## JOBS
(1) Quote the SaaS article word for word, everything from "Software-as-a-Service (SaaS), which" down to "survey from Forrester.".
(2) For each statement, decide whether the SaaS article agrees with it, and answer yes or no, quoting the words of the article that settle it: (a) SaaS adoption in the small and medium-sized business market grew 50%. (b) CRM software was the most widely used SaaS technology. (c) Clive Longbottom is a senior analyst with Forrester.
(3) List each type of SaaS application that the SaaS article gives a usage percentage for, along with that percentage.

## SELECTED EXCERPT
┌──

Software-as-a-Service (SaaS), which gives companies access
to commercial applications delivered by third-party providers on the internet
‘cloud’, is now big business and getting bigger every day. Over the past year,
SaaS deployments globally have grown significantly, across North America and
Europe adoption in large enterprises grew 33% and adoption in the small and
medium-sized business market grew 50%, according to a survey from Forrester.

The analyst firm found that HR applications, collaboration and CRM are the
most popular choices for delivery as a service. Human capital management
applications were the most widely-used SaaS technologies, deployed in 45% of
companies. Other SaaS applications used by more than a third of respondents were
collaboration software (38%), CRM software (36%) and order management software
(35%). There are also increasing instances of multiple SaaS application usage.

Liz Herbert, senior analyst with Forrester, says that growth in SaaS adoption
is being accompanied by a shift in the type of applications that are being
delivered. Companies that have been running relatively low-level applications as
services are increasingly considering the model for delivery of more
mission-critical functions.

“As companies increase their usage of SaaS applications and deploy them for
more mission-critical functions, they must be more prudent about their contracts
with providers. Sourcing departments should take the initiative to help with
best practices for negotiating the growing numbers of SaaS contracts,” says
Herbert.

“Key considerations include data ownership, systems uptime and performance
expectations, backup and recovery and support. Sourcing departments should also
take responsibility for keeping repositories of contracts and tracking
application usage so they can be more successful in future negotiations.”

Taking ownership
The importance of securing ownership of data was echoed by Clive Longbottom,
service director at analyst outfit Quocirca. “Data is king and this means, first
and foremost, intellectual property must be safeguarded. Firms need to have a
‘Plan B’ in mind and ensure they have a storage device they own and control ­
either in their own buildings or offsite ­ that holds their data. They must
always have their data mirrored onto a machine that belongs to them and not to
the SaaS partner, which may fail in the future.”

Herbert says Forrester clients often ask whether shared architectures and
internet delivery put their sensitive data at risk. According to Herbert this
should not be a significant concern if companies ensure basic safeguards are in
place. “Vendors must take appropriate steps to ensure strong access rights, data
security and physical security in the data centre. Leading firms are getting
certifications such as SAS 70 Type II to prove their security to prospects and
customers. Smaller vendors should partner with leading hosts to ensure physical
security.”

└──

## DATA SUPPLIED

┌──

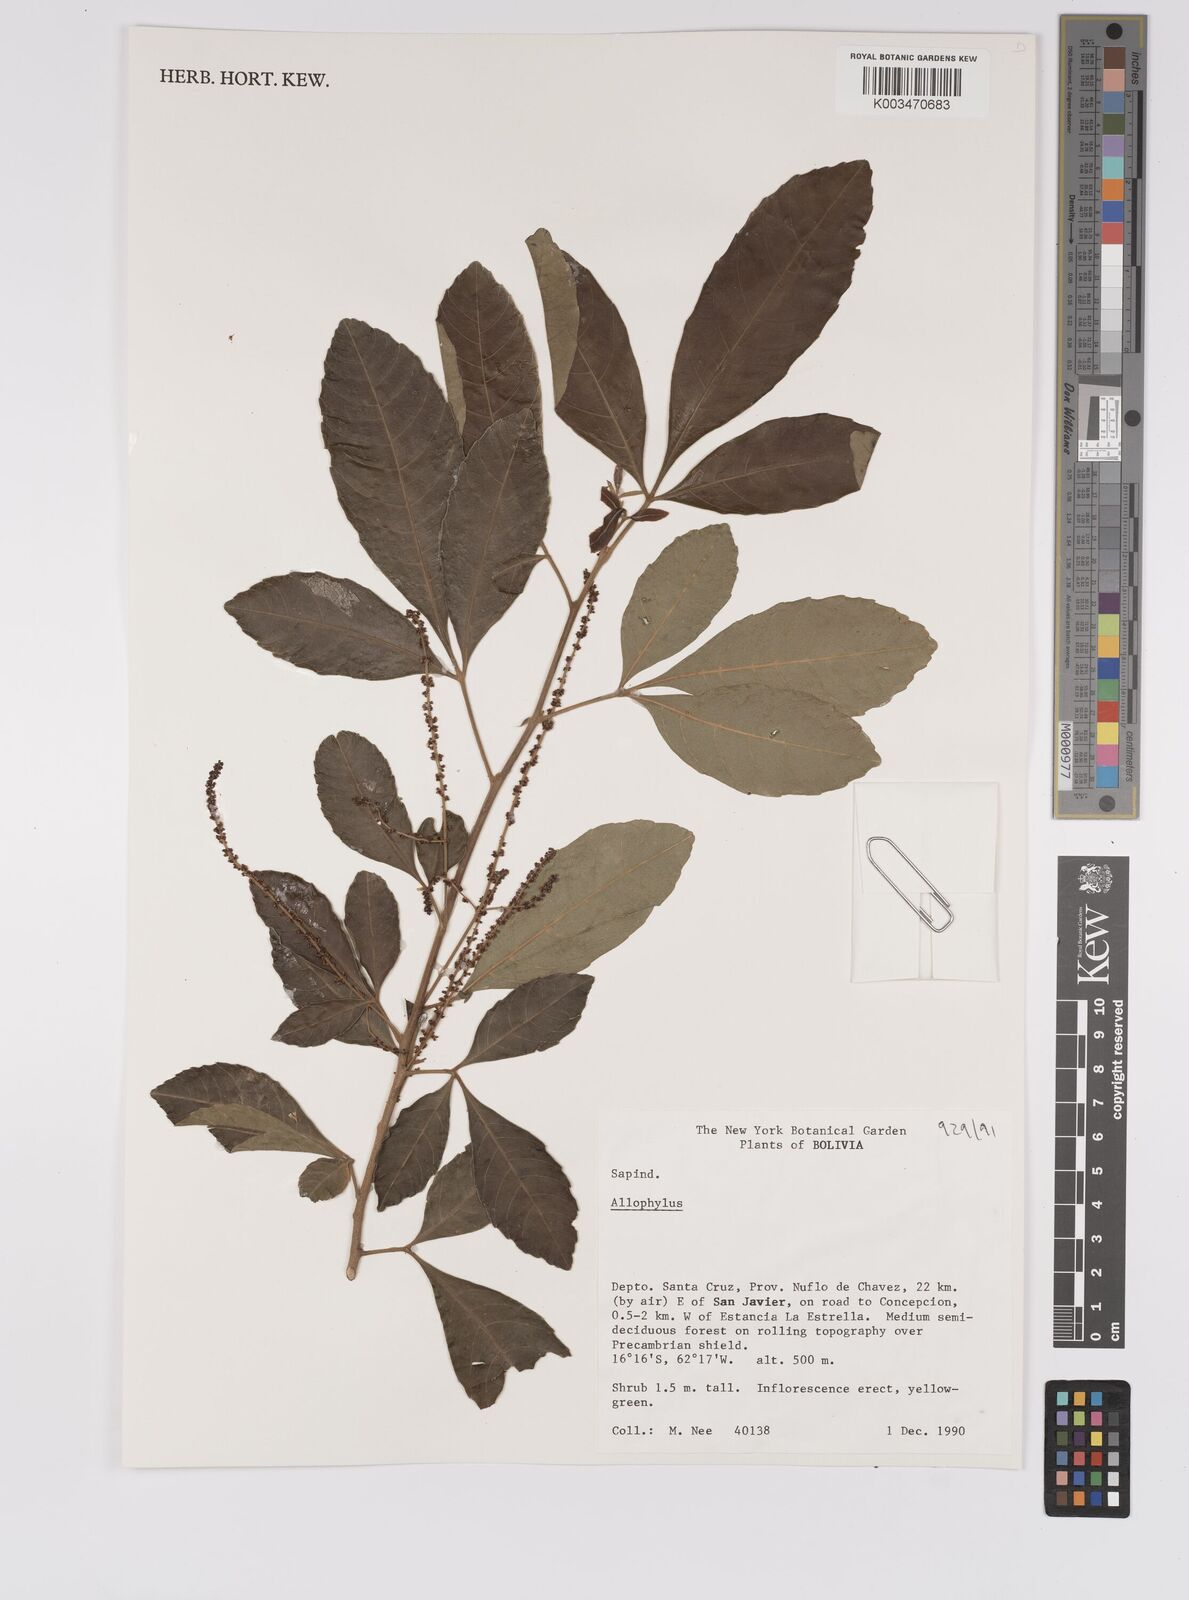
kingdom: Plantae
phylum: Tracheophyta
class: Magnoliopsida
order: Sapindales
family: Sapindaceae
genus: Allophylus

└──
┌──

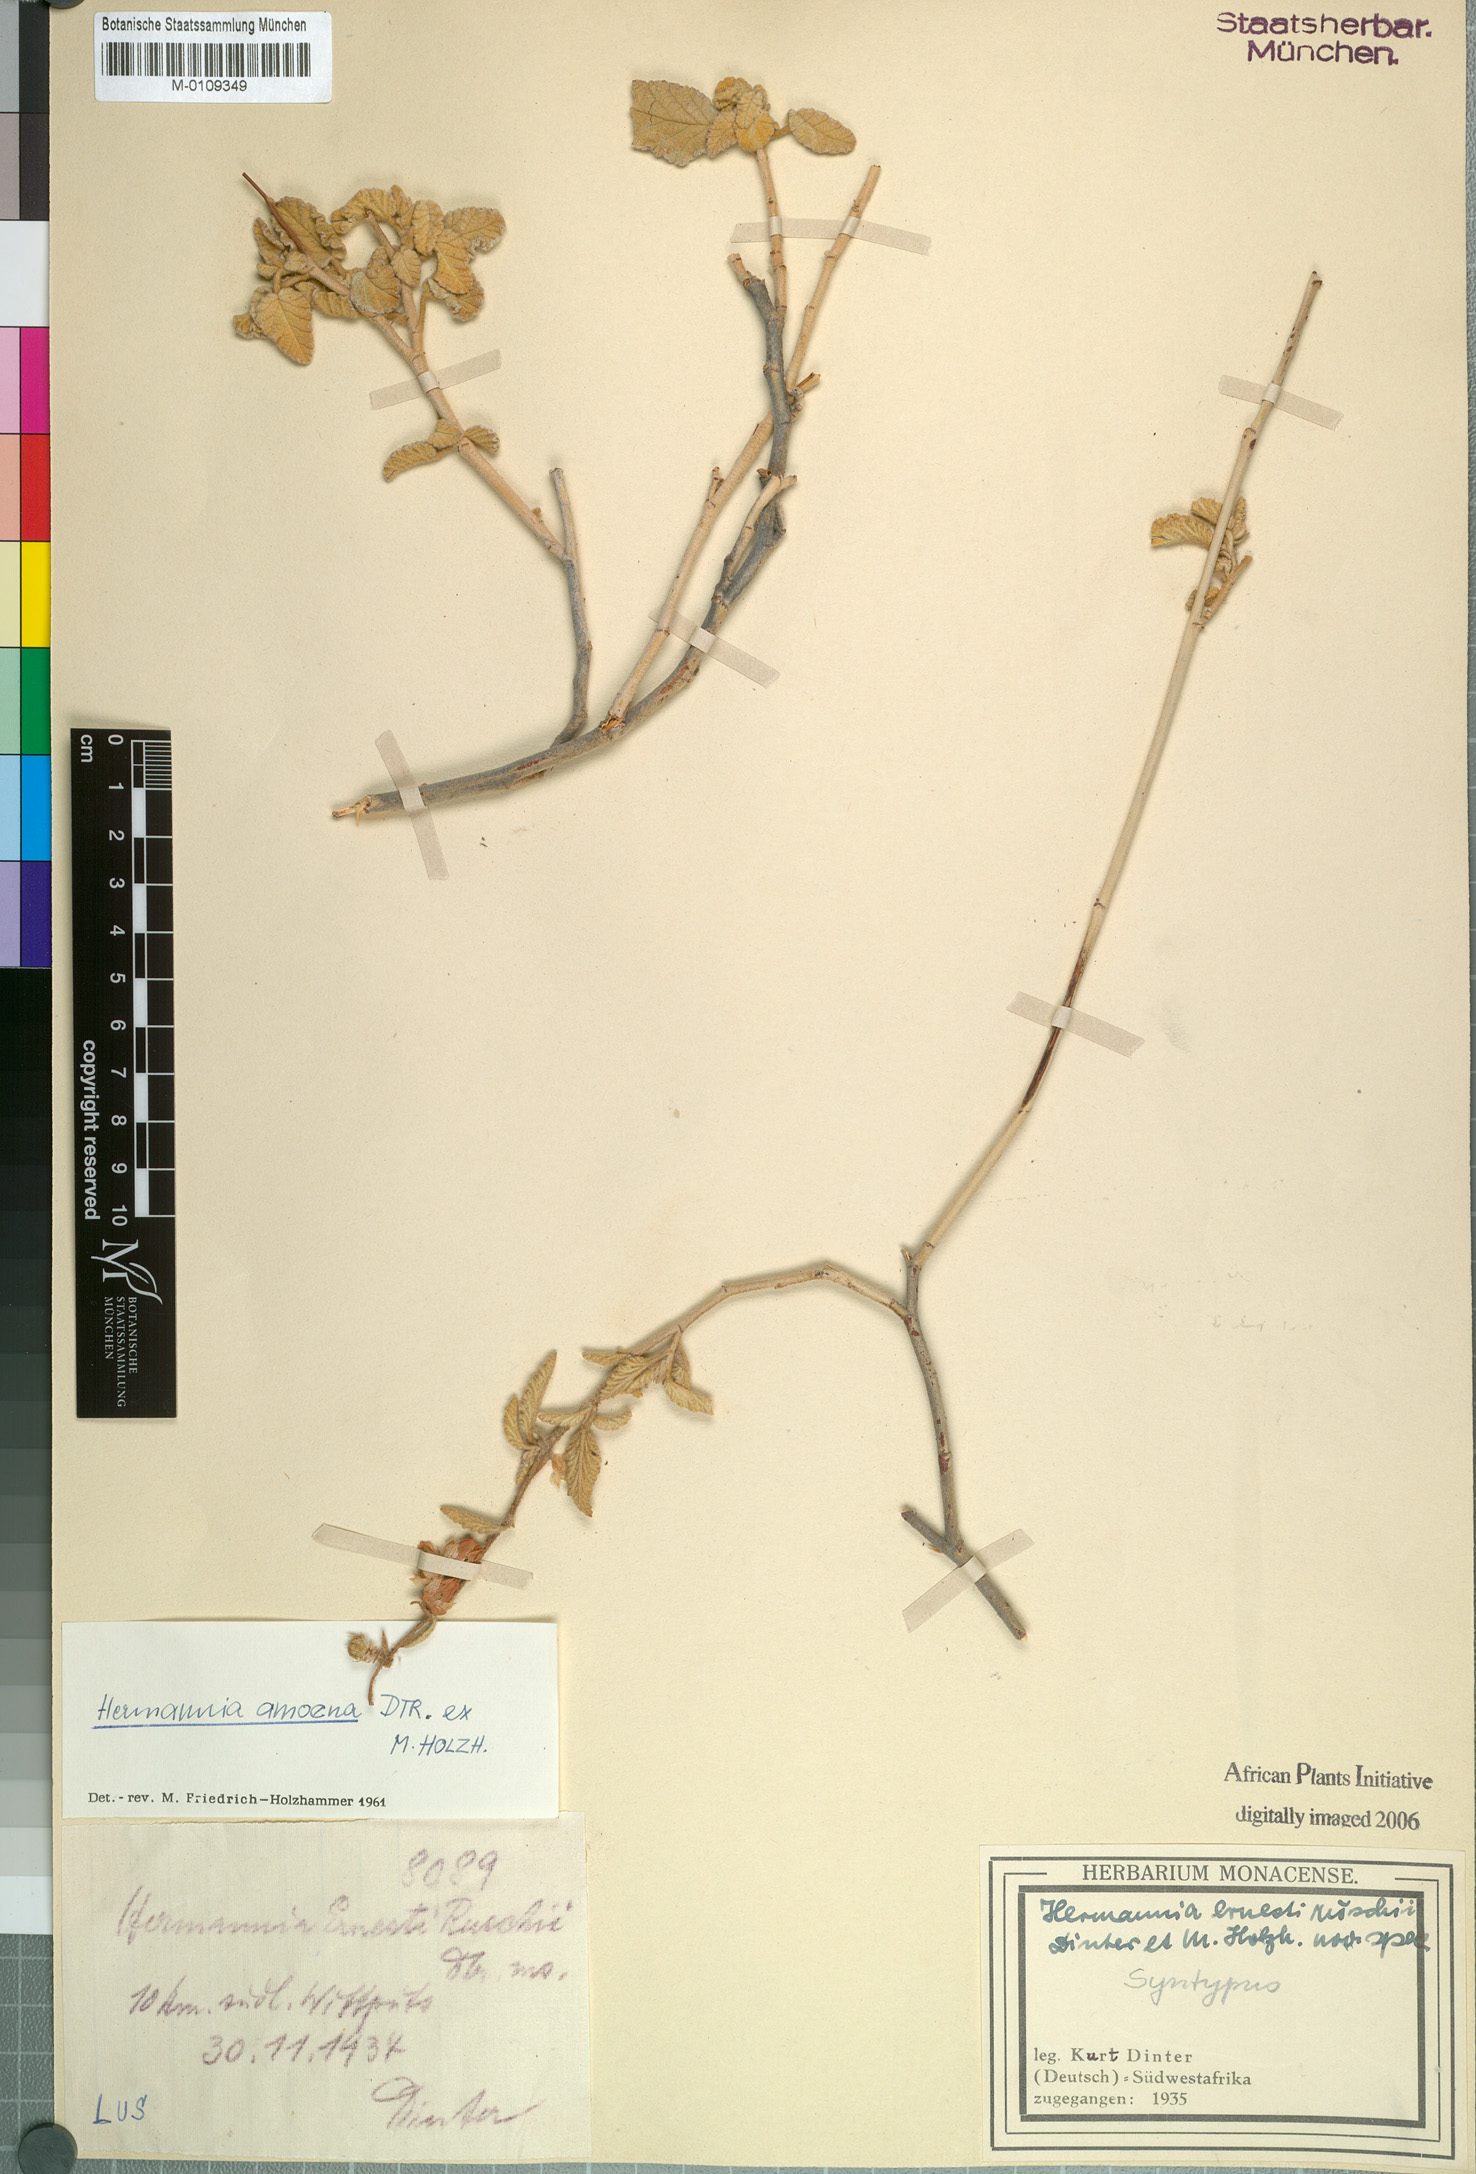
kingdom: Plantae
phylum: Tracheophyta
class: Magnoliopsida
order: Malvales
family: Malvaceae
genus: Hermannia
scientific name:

└──

## ANSWERS GIVEN
(1)
Software-as-a-Service (SaaS), which gives companies access
to commercial applications delivered by third-party providers on the internet
‘cloud’, is now big business and getting bigger every day. Over the past year,
SaaS deployments globally have grown significantly, across North America and
Europe adoption in large enterprises grew 33% and adoption in the small and
medium-sized business market grew 50%, according to a survey from Forrester.

(2)
(a) Yes: "adoption in the small and medium-sized business market grew 50%"
(b) No: "Human capital management applications were the most widely-used SaaS technologies, deployed in 45% of companies."
(c) No: "Clive Longbottom, service director at analyst outfit Quocirca"

(3)
Human capital management applications (45%)
Collaboration software (38%)
CRM software (36%)
Order management software (35%)